The pilot reported in his written statement that approximately halfway down the 1780 foot dirt/grass runway, the airplane lifted off the ground. He raised the flaps to zero, and at 300 to 400 feet above ground level (agl) he made a standard left turn to the east. A witness said that when the airplane became airborne, it "started gaining altitude fast." The pilot said to the NTSB Investigator-In-Charge that he "performed a steeper then normal climb-out, and then turned left continuing the steep climb."

The pilot said in his written statement that "the engine backfired 2 or 3 times, and stopped turning." The pilot said that the propeller stopped completely. He said that he set up a glide of 80 mph, selected a field to land in, and attempted an engine restart. He impacted the south side of a large irrigation ditch.


FAA records indicate that the pilot completed his private pilot check ride on July 29, 1979. The pilot said that he had approximately 818 hours of flight experience at the time of the accident.

The pilot registered the airplane May 2, 1980.


The airplane was a single engine, propeller-driven, four seat airplane, which was manufactured by Piper Aircraft, Inc., in 1958. It was powered by a Lycoming O-320-B2A, four cylinder, reciprocating, horizontally opposed, direct drive, air cooled, normally aspirated (carbureted) engine, which had a maximum takeoff rating of 160 horsepower at sea level. At the time of the accident, the engine had 1,843 hours since overhaul. The pilot said that the airplane received an annual inspection on December 18, 1999. The airplane had flown approximately 1.5 hours since this inspection.

There was an 18 gallon fuel tank located at each wing root. Each fuel tank had two lines, forward and aft, adjacent to the fuselage which can feed the fuel system. A pilot/mechanic said that if a steep climbing departure turn is performed by a pilot, and the airplane is only partially fueled, unporting of the fuel lines in the wing tanks is possible. Subsequent fuel starvation to the engine would be imminent.


Prior to examination by an NTSB investigator, the airplane had been moved from the impact point (the south side of a large irrigation ditch on the pilot's farm) to the pilot's hangar. The pilot said that the airplane lay inverted for six days before its retrieval. The forward fuselage was found crushed upward and aft. The central fuselage and empennage were badly deformed and wrinkled. The entire span of the left wing leading edge was crushed aft.

All of the airplane's major components were accounted for, and all flight control continuity was confirmed. The engine's crankshaft was rotated, and good thumb compression was noted on all cylinders. During crankshaft rotation, continuity was observed through the engine, the aft accessory section, and the complete valve train. The propeller had separated from the engine, and both blades exhibited 45 degree chordwise striations. One blade exhibited minimal "S" type twisting. The spinner was found compress aft.

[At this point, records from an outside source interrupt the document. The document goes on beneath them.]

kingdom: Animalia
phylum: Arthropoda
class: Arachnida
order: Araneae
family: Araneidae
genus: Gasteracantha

No preimpact engine or airframe anomalies, which might have affected the airplane's performance, were identified.


The FAA Flight Training Handbook (Advisory Circular 61-21A), and the Student Pilot's Flight Manual by Kershner say to visually look into the fuel tanks to check your fuel levels during preflight: "don't rely on cockpit fuel gauges."

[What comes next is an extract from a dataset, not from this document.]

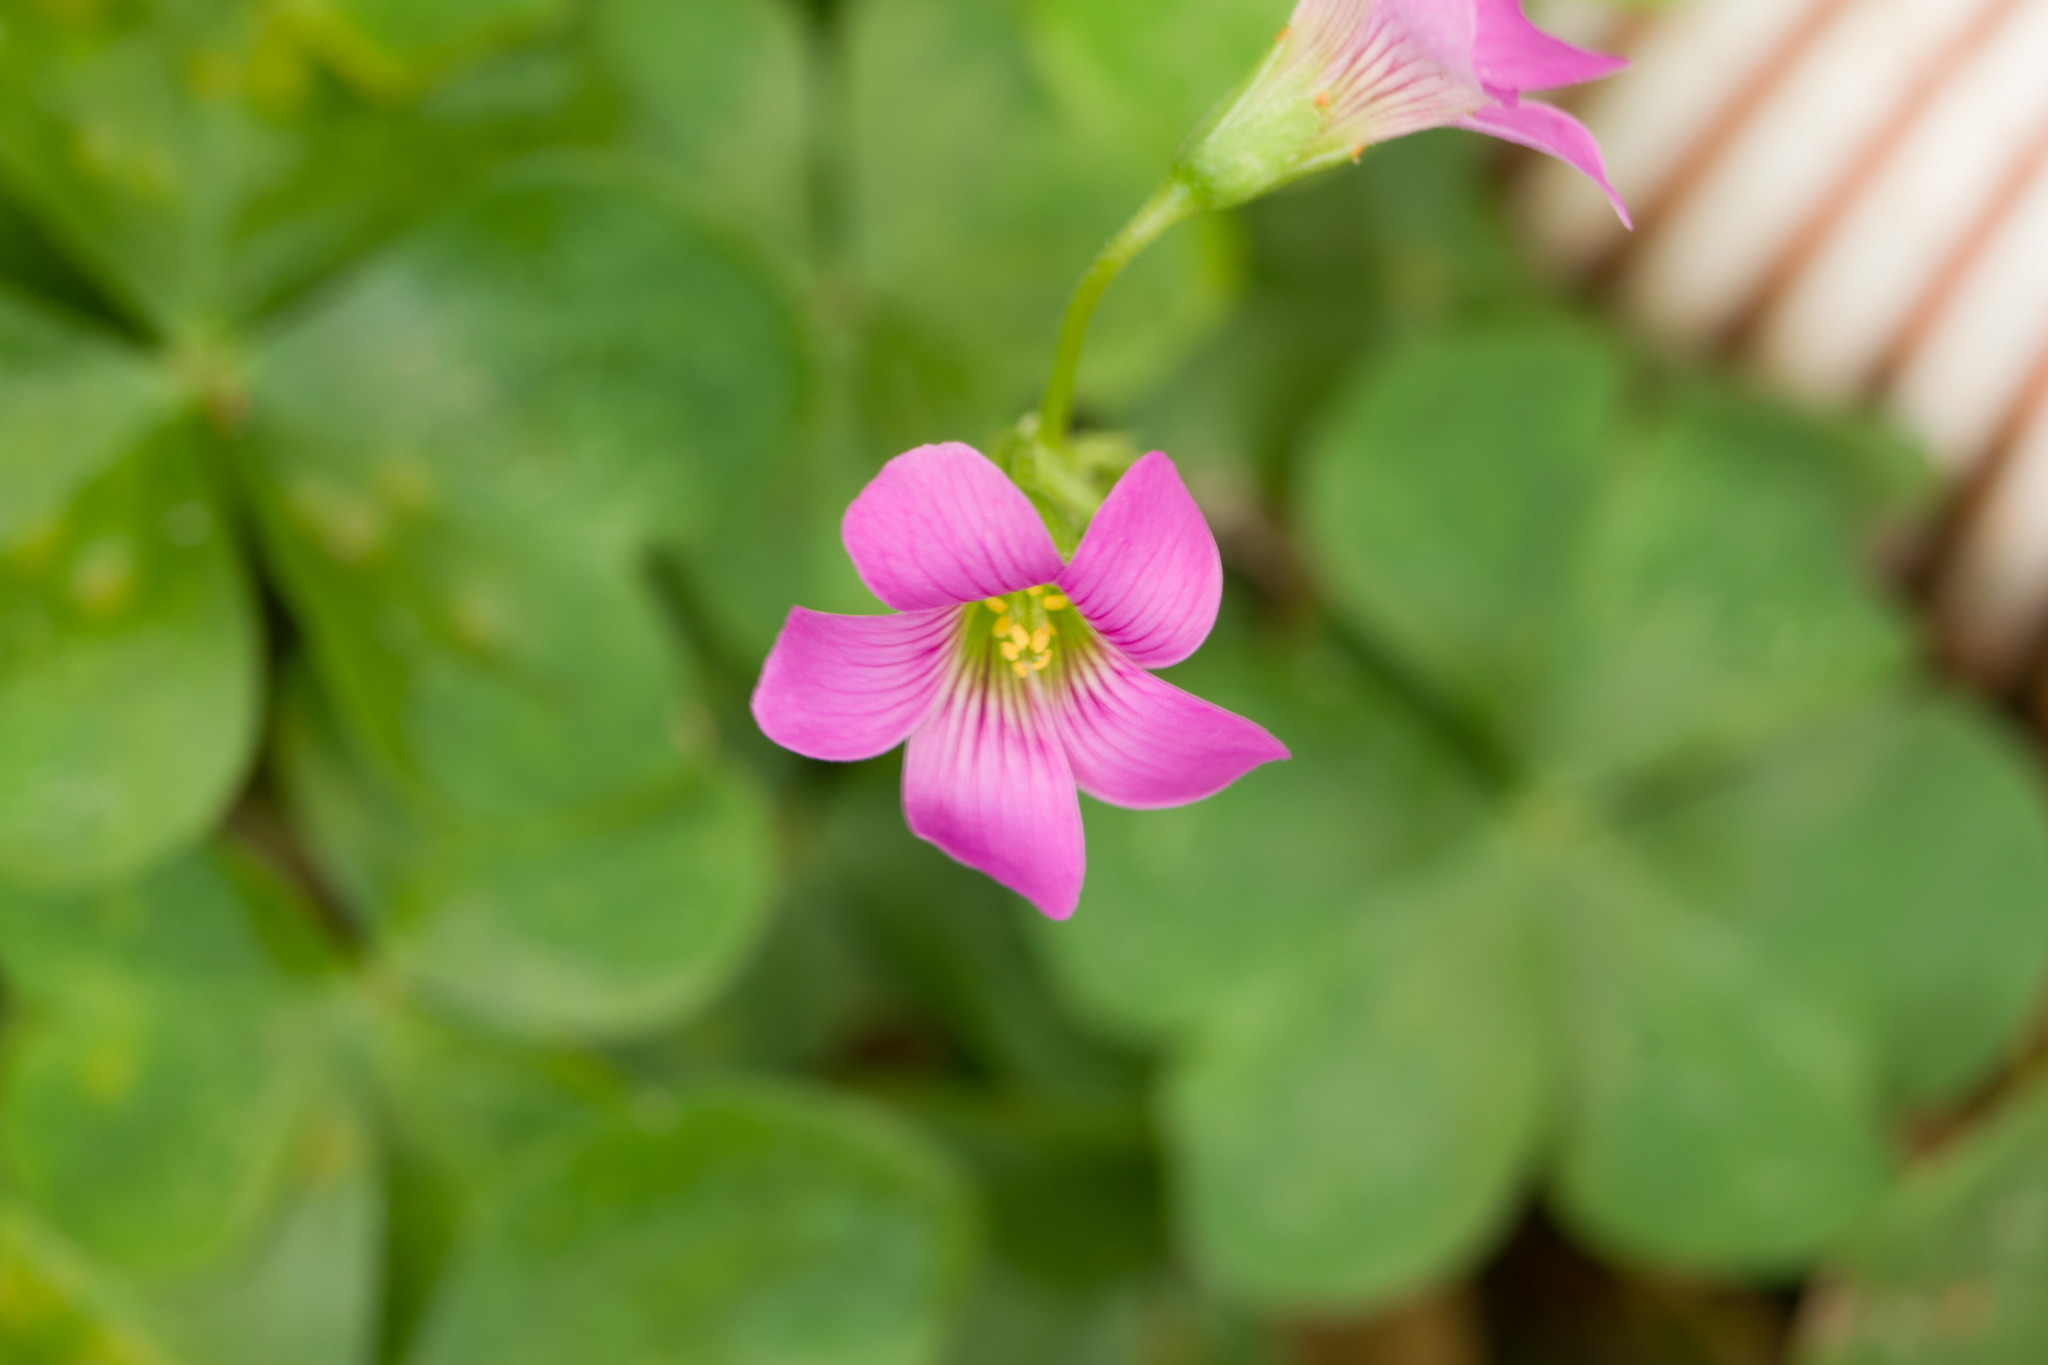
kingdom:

Several test pilots, flight instructors, and pilots, were asked if they had ever completely stopped a metal propeller in flight, and if so, how did they do it? They all said that a metal propeller will stop, with the magnetos off, when they stalled the airplane, or approximately 2 to 4 knots above a stall.


The airplane, including all components and logbooks, was never taken into NTSB's custody.